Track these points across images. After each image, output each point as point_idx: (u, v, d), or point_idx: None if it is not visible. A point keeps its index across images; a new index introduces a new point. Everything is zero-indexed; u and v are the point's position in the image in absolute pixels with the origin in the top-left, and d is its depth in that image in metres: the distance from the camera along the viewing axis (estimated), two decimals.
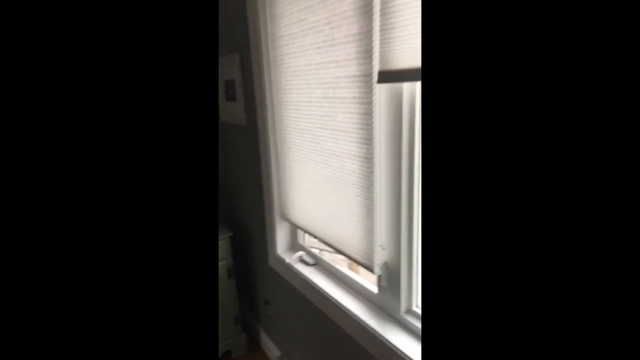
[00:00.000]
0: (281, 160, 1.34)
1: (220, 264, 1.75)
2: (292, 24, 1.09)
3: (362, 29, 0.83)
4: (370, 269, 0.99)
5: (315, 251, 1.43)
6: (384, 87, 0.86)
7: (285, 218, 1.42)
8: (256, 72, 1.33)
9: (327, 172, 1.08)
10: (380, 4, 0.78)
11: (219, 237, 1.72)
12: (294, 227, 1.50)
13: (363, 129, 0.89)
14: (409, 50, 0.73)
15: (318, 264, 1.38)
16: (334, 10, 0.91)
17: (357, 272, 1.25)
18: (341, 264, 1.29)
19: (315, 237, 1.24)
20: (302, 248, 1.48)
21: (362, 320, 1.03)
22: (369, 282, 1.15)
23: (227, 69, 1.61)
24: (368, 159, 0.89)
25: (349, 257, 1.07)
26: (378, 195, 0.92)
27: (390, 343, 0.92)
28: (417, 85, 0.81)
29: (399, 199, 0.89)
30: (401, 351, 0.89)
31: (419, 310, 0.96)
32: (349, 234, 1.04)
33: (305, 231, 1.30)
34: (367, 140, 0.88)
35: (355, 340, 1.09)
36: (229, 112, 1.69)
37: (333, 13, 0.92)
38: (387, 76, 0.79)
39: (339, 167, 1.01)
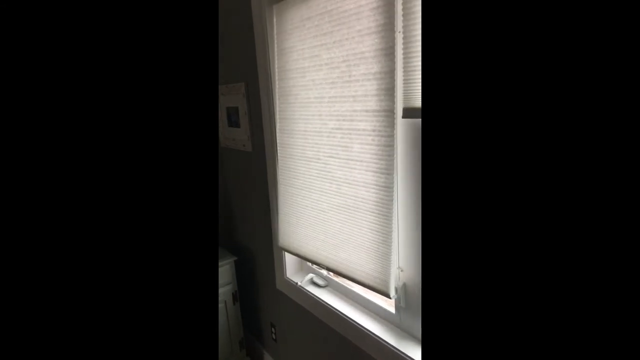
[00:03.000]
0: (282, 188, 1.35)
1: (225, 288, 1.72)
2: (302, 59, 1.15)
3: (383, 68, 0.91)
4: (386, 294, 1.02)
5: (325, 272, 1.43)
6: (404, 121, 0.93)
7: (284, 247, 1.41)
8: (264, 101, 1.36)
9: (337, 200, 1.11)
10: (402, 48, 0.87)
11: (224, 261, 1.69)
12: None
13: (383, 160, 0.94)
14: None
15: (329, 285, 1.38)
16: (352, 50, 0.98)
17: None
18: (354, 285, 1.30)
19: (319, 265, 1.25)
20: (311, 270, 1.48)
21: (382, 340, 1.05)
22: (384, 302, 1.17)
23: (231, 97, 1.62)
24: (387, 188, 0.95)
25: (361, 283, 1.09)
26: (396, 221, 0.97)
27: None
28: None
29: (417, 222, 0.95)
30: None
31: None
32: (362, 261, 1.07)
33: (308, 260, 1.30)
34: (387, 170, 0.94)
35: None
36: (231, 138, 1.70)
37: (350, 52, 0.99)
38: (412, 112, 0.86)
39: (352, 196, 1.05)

________________________________________

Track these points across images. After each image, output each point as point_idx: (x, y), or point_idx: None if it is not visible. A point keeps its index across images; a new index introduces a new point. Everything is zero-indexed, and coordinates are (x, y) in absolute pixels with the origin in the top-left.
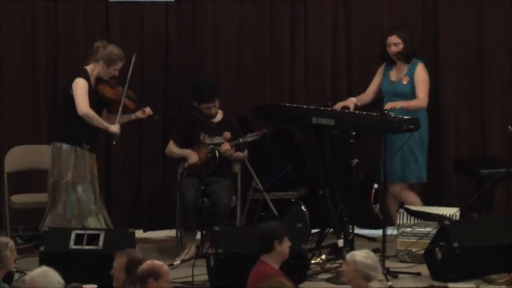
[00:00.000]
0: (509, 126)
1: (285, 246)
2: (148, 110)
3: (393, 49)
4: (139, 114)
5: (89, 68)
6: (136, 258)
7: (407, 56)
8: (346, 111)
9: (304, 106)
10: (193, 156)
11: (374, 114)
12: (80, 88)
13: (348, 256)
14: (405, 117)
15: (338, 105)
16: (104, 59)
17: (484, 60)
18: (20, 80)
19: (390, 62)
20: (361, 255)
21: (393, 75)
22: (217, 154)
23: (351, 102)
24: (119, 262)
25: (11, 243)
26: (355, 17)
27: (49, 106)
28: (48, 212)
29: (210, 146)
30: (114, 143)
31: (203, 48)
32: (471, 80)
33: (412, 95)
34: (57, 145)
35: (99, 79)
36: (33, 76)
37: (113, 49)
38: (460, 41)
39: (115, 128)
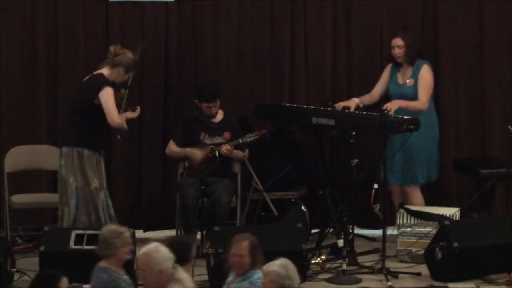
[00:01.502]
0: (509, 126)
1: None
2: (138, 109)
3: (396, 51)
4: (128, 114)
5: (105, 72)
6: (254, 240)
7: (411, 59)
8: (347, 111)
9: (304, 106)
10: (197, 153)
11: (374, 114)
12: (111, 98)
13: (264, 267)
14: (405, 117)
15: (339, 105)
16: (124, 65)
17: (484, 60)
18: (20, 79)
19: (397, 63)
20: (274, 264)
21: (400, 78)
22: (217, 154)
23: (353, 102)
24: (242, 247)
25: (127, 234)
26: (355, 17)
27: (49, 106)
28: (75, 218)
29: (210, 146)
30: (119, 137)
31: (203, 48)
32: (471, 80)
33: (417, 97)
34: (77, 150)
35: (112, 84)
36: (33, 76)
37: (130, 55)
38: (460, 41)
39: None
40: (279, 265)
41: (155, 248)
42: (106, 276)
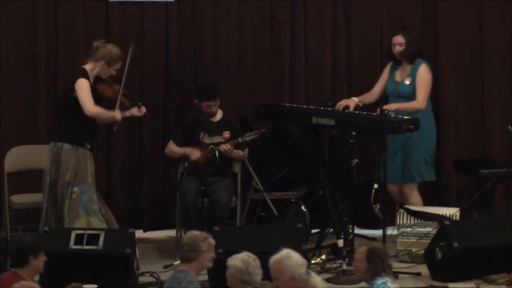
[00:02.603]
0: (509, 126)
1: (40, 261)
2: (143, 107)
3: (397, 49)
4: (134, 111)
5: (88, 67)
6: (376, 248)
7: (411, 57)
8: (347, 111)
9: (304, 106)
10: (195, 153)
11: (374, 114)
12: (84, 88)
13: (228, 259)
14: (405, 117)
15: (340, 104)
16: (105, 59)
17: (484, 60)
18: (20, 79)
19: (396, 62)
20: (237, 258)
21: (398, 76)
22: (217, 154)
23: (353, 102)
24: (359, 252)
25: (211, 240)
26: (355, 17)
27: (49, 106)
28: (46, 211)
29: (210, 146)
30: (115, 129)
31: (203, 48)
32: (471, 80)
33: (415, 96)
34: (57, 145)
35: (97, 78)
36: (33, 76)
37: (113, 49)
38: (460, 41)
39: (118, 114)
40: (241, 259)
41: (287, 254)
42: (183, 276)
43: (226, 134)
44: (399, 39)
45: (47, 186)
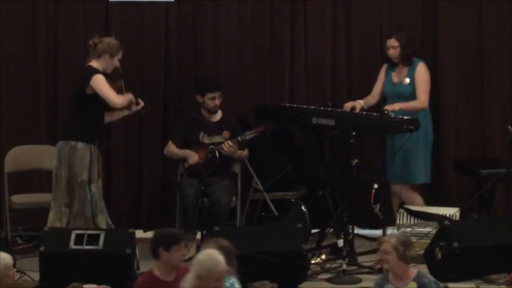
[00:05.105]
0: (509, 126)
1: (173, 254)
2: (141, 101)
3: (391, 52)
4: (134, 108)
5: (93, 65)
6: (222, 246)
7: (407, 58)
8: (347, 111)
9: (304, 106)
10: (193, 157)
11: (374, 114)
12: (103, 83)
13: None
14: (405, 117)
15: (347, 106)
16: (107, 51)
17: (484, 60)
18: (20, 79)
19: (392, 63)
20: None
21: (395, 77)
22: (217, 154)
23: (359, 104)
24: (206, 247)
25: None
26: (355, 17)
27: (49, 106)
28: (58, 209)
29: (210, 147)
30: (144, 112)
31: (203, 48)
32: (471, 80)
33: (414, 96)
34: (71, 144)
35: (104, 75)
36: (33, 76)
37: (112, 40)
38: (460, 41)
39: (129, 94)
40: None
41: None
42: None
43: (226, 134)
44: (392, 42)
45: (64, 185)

________________________________________

▶ _EXERCISE REQUIREMENTS_
For every line above that includes the word "absolute", return the line.

▶ _EXPECTED ANSWER_
Track these points across images. After each image, output each point as point_idx: (u, v, d), or point_idx: None if it is not visible. A point keeps its index across images; a new index introduces a new point. Everything is zero-indexed; u and v are the point's position in the image in absolute pixels with the origin in the top-left, and d is its depth in that image in metres: the distance from the camera along the viewing axis (estimated), two decimals.
Track these points across images. After each image, output each point as point_idx: (x, y), or point_idx: None if it is not visible. A point keeps its index across images; a new index introduces a new point. Everything is zero-indexed, and coordinates are (x, y) in absolute pixels with the origin in the top-left.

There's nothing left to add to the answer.